Japan's Agriculture Ministry confirmed yesterday the nation's second outbreak of bird flu, after the deaths of seven chickens on the southern island of Kyushu.
Japan's first case of the disease was in January at a farm in Yamaguchi prefecture at the southern end of the main island of Honshu.
"Yes, the second case of bird flu is confirmed," a ministry official said.
"Details such as which type of virus are not available at this moment," he said.
At least 20 people have died in Thailand and Vietnam from the species-jumping strain of avian influenza and millions of poultry have died or been culled across Asia to try to halt the virus, which is thought to be spread by migratory birds.
Initial tests in Japan appeared to indicate an outbreak of bird flu affecting about 14 birds, of which seven died at the weekend and the rest were slaughtered, the Agricultural Ministry said. The birds died on a farm on Kyushu, Japan's southernmost main island.

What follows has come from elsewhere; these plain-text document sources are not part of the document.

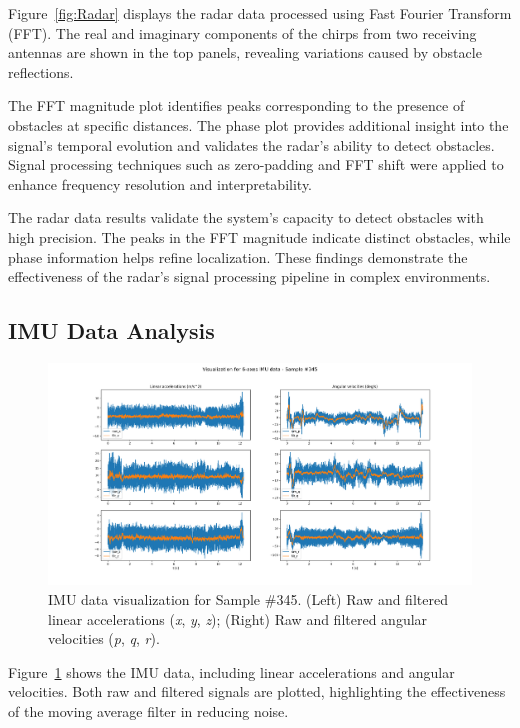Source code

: \documentclass[12pt,a4paper]{article}
\begin{document}
Figure~\ref{fig:Radar} displays the radar data processed using Fast Fourier Transform (FFT). The real and imaginary components of the chirps from two receiving antennas are shown in the top panels, revealing variations caused by obstacle reflections. 

The FFT magnitude plot identifies peaks corresponding to the presence of obstacles at specific distances. The phase plot provides additional insight into the signal's temporal evolution and validates the radar's ability to detect obstacles. Signal processing techniques such as zero-padding and FFT shift were applied to enhance frequency resolution and interpretability.

The radar data results validate the system's capacity to detect obstacles with high precision. The peaks in the FFT magnitude indicate distinct obstacles, while phase information helps refine localization. These findings demonstrate the effectiveness of the radar's signal processing pipeline in complex environments.

\subsection{IMU Data Analysis}

\begin{figure}[h!]
    \centering
    \includegraphics[width=\textwidth]{test_imu_345.png}
    \caption{IMU data visualization for Sample \#345. (Left) Raw and filtered linear accelerations (\textit{x}, \textit{y}, \textit{z}); (Right) Raw and filtered angular velocities (\textit{p}, \textit{q}, \textit{r}).}
    \label{fig:IMU}
\end{figure}

Figure~\ref{fig:IMU} shows the IMU data, including linear accelerations and angular velocities. Both raw and filtered signals are plotted, highlighting the effectiveness of the moving average filter in reducing noise. 
\end{document}
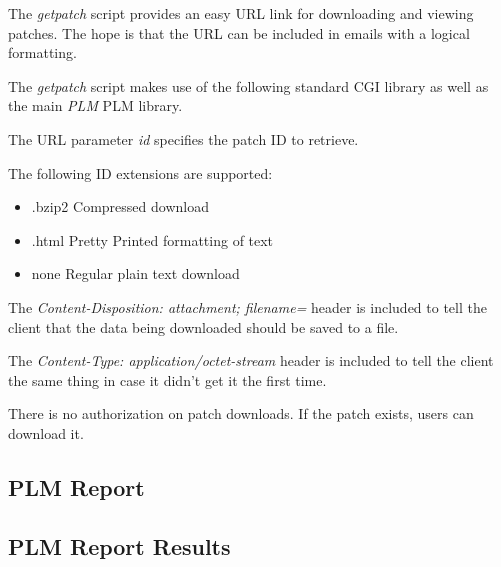 The \emph{getpatch} script provides an easy URL link for downloading and 
viewing patches.  The hope is that the URL can be included in emails with
a logical formatting.

The \emph{getpatch} script makes use of the following standard CGI library 
as well as the main \emph{PLM} PLM library.

The URL parameter \emph{id} specifies the patch ID to retrieve.

The following ID extensions are supported:
\begin{itemize}
\item{.bzip2} Compressed download
\item{.html}  Pretty Printed formatting of text
\item{none}   Regular plain text download
\end{itemize}

The \emph{Content-Disposition: attachment; filename=} header is included to
tell the client that the data being downloaded should be saved to a file.

The \emph{Content-Type: application/octet-stream} header is included to tell
the client the same thing in case it didn't get it the first time.

There is no authorization on patch downloads.  If the patch exists, users 
can download it.

\subsection{PLM Report}

\subsection{PLM Report Results}

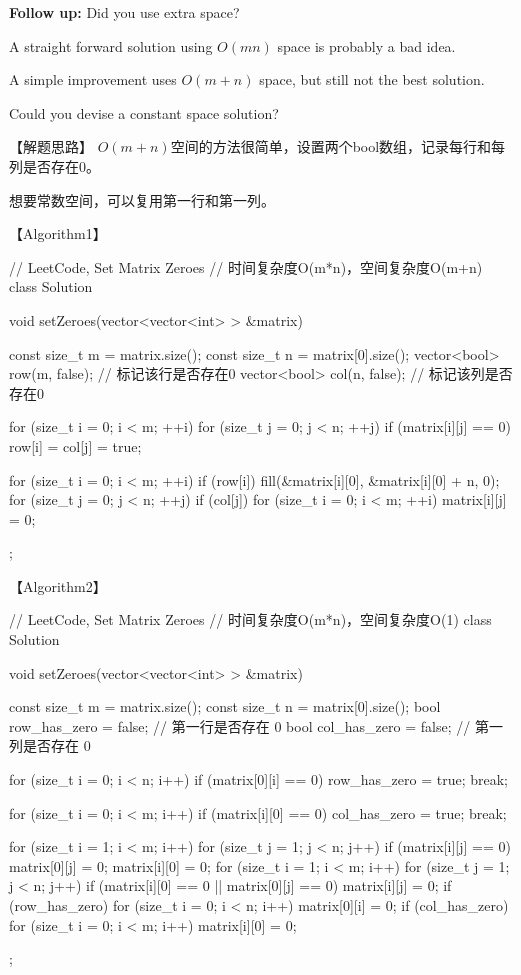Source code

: \textbf{Follow up:}
Did you use extra space?

A straight forward solution using $O(mn)$ space is probably a bad idea.

A simple improvement uses $O(m + n)$ space, but still not the best solution.

Could you devise a constant space solution?


【解题思路】
$O(m+n)$空间的方法很简单，设置两个bool数组，记录每行和每列是否存在0。

想要常数空间，可以复用第一行和第一列。


【Algorithm1】
\begin{Code}
	// LeetCode, Set Matrix Zeroes
	// 时间复杂度O(m*n)，空间复杂度O(m+n)
	class Solution {
		void setZeroes(vector<vector<int> > &matrix) {
			const size_t m = matrix.size();
			const size_t n = matrix[0].size();
			vector<bool> row(m, false); // 标记该行是否存在0
			vector<bool> col(n, false); // 标记该列是否存在0
			
			for (size_t i = 0; i < m; ++i) {
				for (size_t j = 0; j < n; ++j) {
					if (matrix[i][j] == 0)
						row[i] = col[j] = true;
				}
			}
			
			for (size_t i = 0; i < m; ++i) {
				if (row[i])
					fill(&matrix[i][0], &matrix[i][0] + n, 0);
			}
			for (size_t j = 0; j < n; ++j)
				if (col[j])
					for (size_t i = 0; i < m; ++i)
						matrix[i][j] = 0;
		}
	};
\end{Code}


【Algorithm2】
\begin{Code}
	// LeetCode, Set Matrix Zeroes
	// 时间复杂度O(m*n)，空间复杂度O(1)
	class Solution {
		void setZeroes(vector<vector<int> > &matrix) {
			const size_t m = matrix.size();
			const size_t n = matrix[0].size();
			bool row_has_zero = false; // 第一行是否存在 0
			bool col_has_zero = false; // 第一列是否存在 0
			
			for (size_t i = 0; i < n; i++)
				if (matrix[0][i] == 0) {
					row_has_zero = true;
					break;
				}
			
			for (size_t i = 0; i < m; i++)
				if (matrix[i][0] == 0) {
					col_has_zero = true;
					break;
				}
			
			for (size_t i = 1; i < m; i++)
				for (size_t j = 1; j < n; j++)
					if (matrix[i][j] == 0) {
						matrix[0][j] = 0;
						matrix[i][0] = 0;
					}
			for (size_t i = 1; i < m; i++)
				for (size_t j = 1; j < n; j++)
					if (matrix[i][0] == 0 || matrix[0][j] == 0)
						matrix[i][j] = 0;
			if (row_has_zero)
				for (size_t i = 0; i < n; i++)
					matrix[0][i] = 0;
			if (col_has_zero)
				for (size_t i = 0; i < m; i++)
					matrix[i][0] = 0;
		}
	};
\end{Code}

Officials had said Japan could declare its one confirmed outbreak of bird flu on a farm at the southern end of the main island of Honshu over on Wednesday, if there were no new cases.
Thailand had been similarly hopeful, saying it could declare victory by the end of this month over a virus that has killed 14 Vietnamese and six Thais.
But on Monday, it said the H5N1 virus had been found in fighting cocks in areas of eight provinces where mass slaughters were carried out and in ducks in one not struck by the first wave of infections, which led to the culling of 30 million poultry.
The infected fighting cocks -- valuable birds hidden or moved around by owners to avoid the cullers -- were found in former "red zones" where the government had ordered the slaughter of poultry within a 5km radius of an outbreak.
Thailand has banned the sport, popular across much of Southeast Asia, until the epidemic ravaging its US$1 billion chicken export industry is over.
But in Vietnam, where another 30 million poultry have been slaughtered, cock fights were held openly in downtown parks in Hanoi at the weekend, even though authorities had ordered the slaughter of all poultry in the capital.
In Ho Chi Minh City, one of the areas worst hit by the bird flu, police detained 13 gamblers last week for participating in a cock fight and destroyed the five birds involved, the southern city's police newspaper reported yesterday.
In Tokyo, Thai Deputy Prime Minister Somkid Jatusripitak told the Japanese trade minister yesterday that Thailand believed it had brought its bird flu outbreak under control and expected to be able to declare an end in March.
UN health and animal bodies had repeatedly warned affected countries not to be in a hurry to declare their epidemics over because the virus was hard to stamp out.
"Based on our experience in Vietnam and Thailand, we still have concerns that the outbreak is not going to be contained in the next one or two months," the World Health Organization's Kumara Rai said in New Delhi.
It could even take a couple of years to be sure the H5N1 virus was no longer a threat, the Food and Agriculture Organization said.
What scares experts most is the remote possibility the virus could get into a person incubating a human flu virus, allowing it to mutate into a strain that could sweep through people with no immunity to it.
There were fears, quashed quickly by the FAO, the virus had got into pigs in Vietnam, which could accelerate the process of mutation into a strain that might cause a human pandemic.
But a clouded leopard died of the H5N1 virus on Jan. 27 at Kaokiew Zoo, 60km east of Bangkok, and a tiger there is recovering from the virus.
The zoo in the northern Thai city of Chiang Mai has quarantined its pair of pandas, one of the world's most endangered animals and its biggest draw, to cut the risk of them catching it.
"Since the bird flu outbreak, we have not allowed the pandas to come out of their shelter and roam around their yard to keep them away from wild birds," zoo director Tanapattana Ponpamorn said.